→ **Given text**:
○ ○ ○ ○ ○ ○ ○
When we were young, we spent significant amount of time playing whenever and whatever we could. However, why do we need teachers’ and ancillary staff’s supervision while playing in the school playground? Is playing becoming dangerous? Or, is it that adults perceive child’s play differently ?

Play fighting is a dimension of social play that resembles real fighting, but differs in its intensity and tenor. It has been widely studied both in human and animal species (1, 2). The most common form of play in animals is play fighting (3). Even in humans, young children spend 5% to 10% of their total play time engaging in such an activity (4). It appears as early as toddlerhood, then ceases during adolescence (2).

Play fighting behaviours in children generally involve pouncing, pushing, swatting, kicking, holding, pulling, wrestling, pinning, tripping, tackling and chasing (2). Dr. Owen F. Aldis, a behavioural psychologist, identified the two most prevalent forms of play fighting in children: wrestling for superior position and fragmentary wrestling (5). During wrestling for superior position, one child makes strenuous effort to get on top or hold down another child. During fragmentary wrestling, pushing, pulling and grapping predominate, but there is no attempt by either child to achieve superior position. Though play fighting in children resembles aggression, it lacks the intensity of earnest fighting.

During the play episodes, the attacking child might put himself or herself in a vulnerable position leading to a role reversal that allows the initial defending child to commence a counterattack. This is called self-handicapping. Throughout the bouts of play, the roles of attacker and defender alternate frequently. However, role reversal and self-handicapping are rarely seen during real fighting. Another observable distinction between play and real fighting in children is the positive affect (e.g., smiling and laughing) exhibited by players during the former.
○ ○ ○ ○ ○ ○ ○
Rows from a dataset
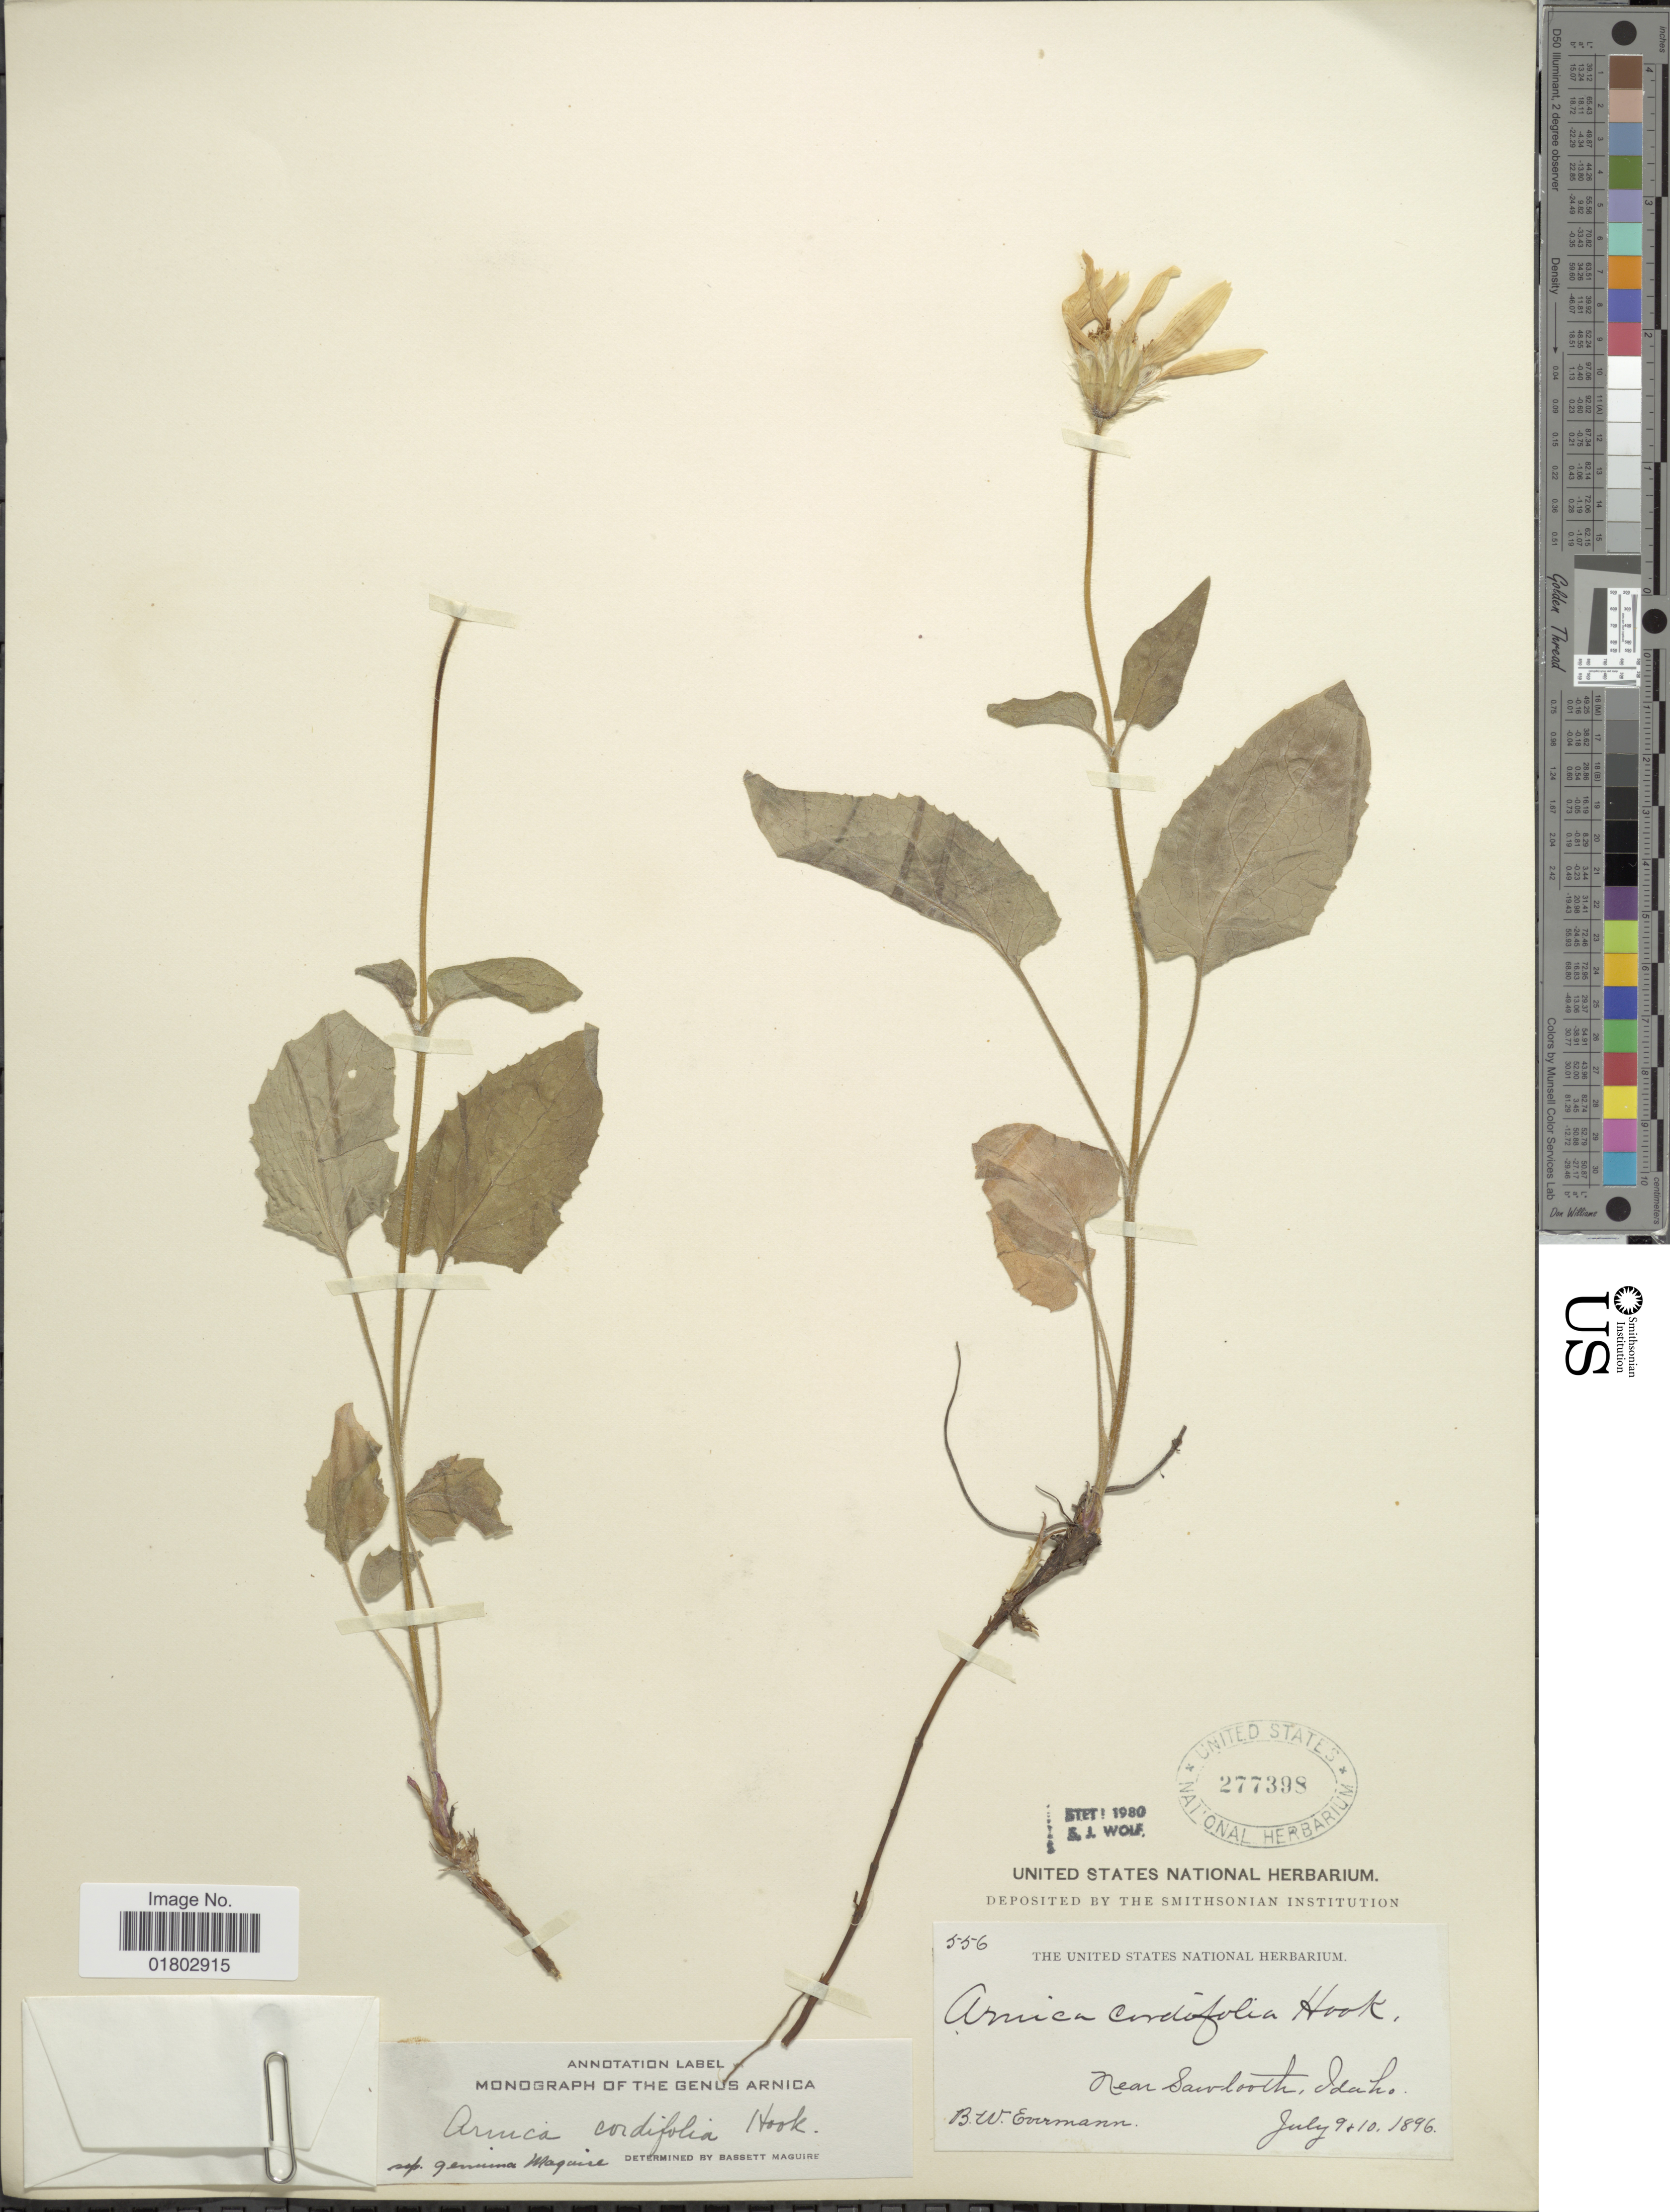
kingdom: Plantae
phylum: Tracheophyta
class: Magnoliopsida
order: Asterales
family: Asteraceae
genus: Arnica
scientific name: Arnica cordifolia subsp. genuina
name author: Maguire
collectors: B. W. Evermann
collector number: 556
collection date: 1896-07-09/1896-07-10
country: United States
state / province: Idaho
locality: Near Sawtooth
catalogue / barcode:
○ ○ ○ ○ ○ ○ ○
→ **Given task 1**: Translate this sentence from the passage on children's play fighting into Spanish: "Throughout the bouts of play, the roles of attacker and defender alternate frequently."
→ **Given task 2**: Carry the passage on children's play fighting forward with one more paragraph, beginning after its final sentence.

→ **Exercise result 1**: A lo largo de los episodios de juego, los papeles de atacante y defensor se alternan con frecuencia.

→ **Exercise result 2**:
Functions of Play FightingMany possible functions of play fighting in children have been discussed in the literature (2). Some researchers propose that play fighting in children might be beneficial for motor skill training (2, 5). Other researchers suggest its important function is in children’s socialization with peers. Thomas Power is a leading expert on children’s and animals’ play behaviours, and in his review on functions of play fighting, he points out that it could establish and reaffirm social relationships with peers (2). He also indicates that play fighting could facilitate social communication and develop negotiation and conflict resolution skills because of the constant episodes of role reversal and self handicapping during the ritual. Furthermore, Pelligrini’s study on this subject also suggests that children’s play fighting behaviours are positively associated with their social problem solving skills (6). Thus, accompanied with smiling and laughing, this ritual provides opportunities for children not only to improve their motor skills, but also to develop much needed communication skills with peers.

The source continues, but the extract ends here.